- **Supplied passage**:
[Start of section]

5 routes · Hiking · Trail Running
Tenquille-Owl Traverse Hike
A little known alpine hiking traverse which deserves more traffic!
- 34 km
- 1.9 km
- 2.8 km
- 1 day +
- Low Point
- 248 m
- High Point
- 2.1 km
Tenquille Lake is a popular Sea-to-Sky hiking location, but lesser known is the traverse that extends from Owl Lake Recreation area through the alpine, and down the Tenquille. It is a spectacular hike through meadows and boulder fields, and you spend a good chunk of the trip in the alpine. The route has very little actual trail, so it is recommended you have solid navigation fundamentals, especially in the fall. It can be done with one overnight camp, though two nights allows for more margin of error and better enjoyment of the scenery.
Pre-Trip: This trip can be done from north to south from Tenquille Lakes Trailhead or the Branch 12 Trailhead. The south to north is more common going from Owl Creek or Reid Road trailheads. Branch 12 requires at least a high clearance vehicle, 4WD is recommended; it is also a 1.5 hour long drive from Pemberton at least. The traverse requires leaving cars at either end as neither route is on common hitch-hiking routes. If you wanted to hitch hike it would be easier to catch a lift from the southern end up to Pemberton.
There are two possible trailheads. The main trailhead is up the Owl Creek Forest Service road which has been improved in recent years (as of 2020) and is suitable for cautiously driven 2WD vehicles. The other trailhead begins 1.2km up Reid Road, just past the power lines, and doesn’t require going up any Forest Service roads. It climbs steeply up the south ridge of Mount Fraser, and follows up and down the first sub peak, before descending down towards Owl Lake, to meet the normal trailhead. This alternative option adds a short day to the trip.

[End of section]

- **Exercise**: Using the Tenquille-Owl Traverse Hike description above, say whether each statement agrees with it, answering yes or no and quoting the words that decide it. (a) The Owl Creek Forest Service road is suitable for 2WD vehicles driven with care. (b) The trailhead on Reid Road requires driving up a Forest Service road. (c) Hiking the traverse from north to south is the more common direction.

- **Given information**:
[Start of section]

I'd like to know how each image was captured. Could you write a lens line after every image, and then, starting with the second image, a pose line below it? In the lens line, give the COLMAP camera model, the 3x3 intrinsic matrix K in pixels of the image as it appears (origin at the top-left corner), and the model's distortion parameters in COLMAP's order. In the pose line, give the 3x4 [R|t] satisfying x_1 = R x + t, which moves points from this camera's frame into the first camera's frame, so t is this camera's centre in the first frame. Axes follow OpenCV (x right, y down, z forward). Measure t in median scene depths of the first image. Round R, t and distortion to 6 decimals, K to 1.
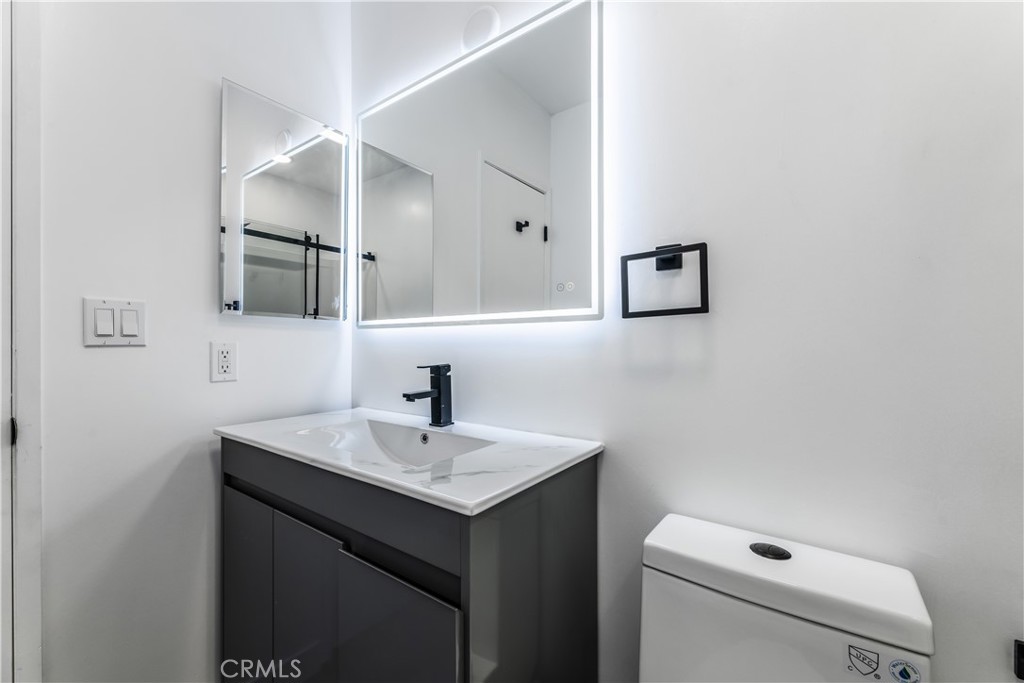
lens RADIAL K [[420.7, 0, 512.0], [0, 420.7, 341.5], [0, 0, 1]] dist [-0.001217, 0.000103]
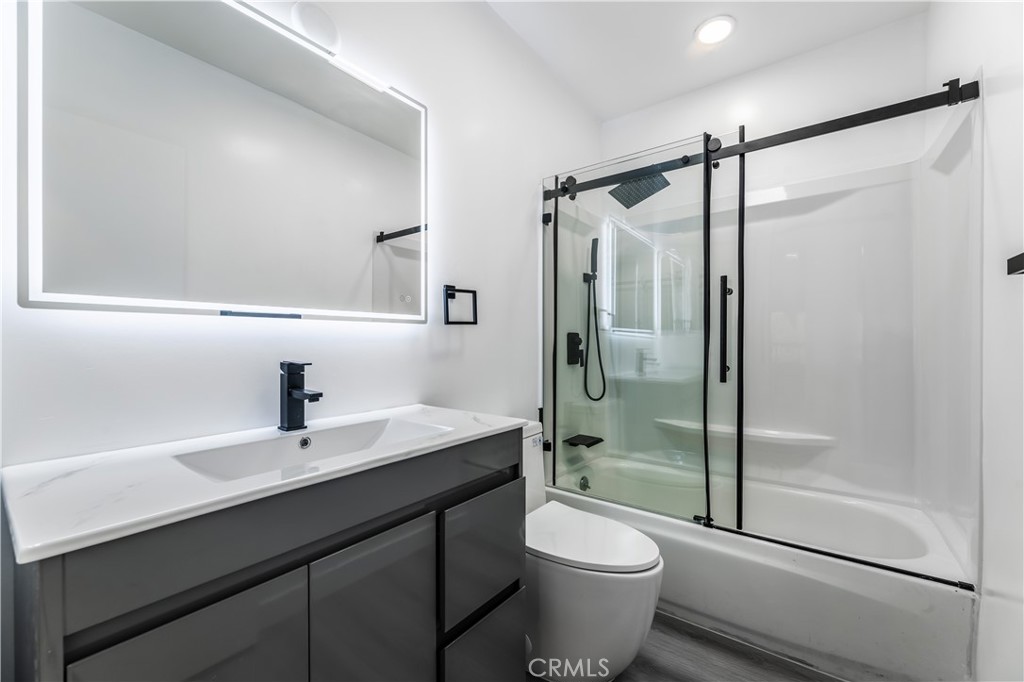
lens RADIAL K [[404.1, 0, 518.2], [0, 404.1, 342.0], [0, 0, 1]] dist [-0.000682, 0.000152]
pose [[0.027844, 0.006591, 0.999591, -1.221140], [0.005044, 0.999965, -0.006734, 0.026066], [-0.999600, 0.005230, 0.027810, 0.592099]]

[End of section]

- **Solution**:
(a) Yes: "is suitable for cautiously driven 2WD vehicles"
(b) No: "doesn’t require going up any Forest Service roads"
(c) No: "The south to north is more common going from Owl Creek or Reid Road trailheads"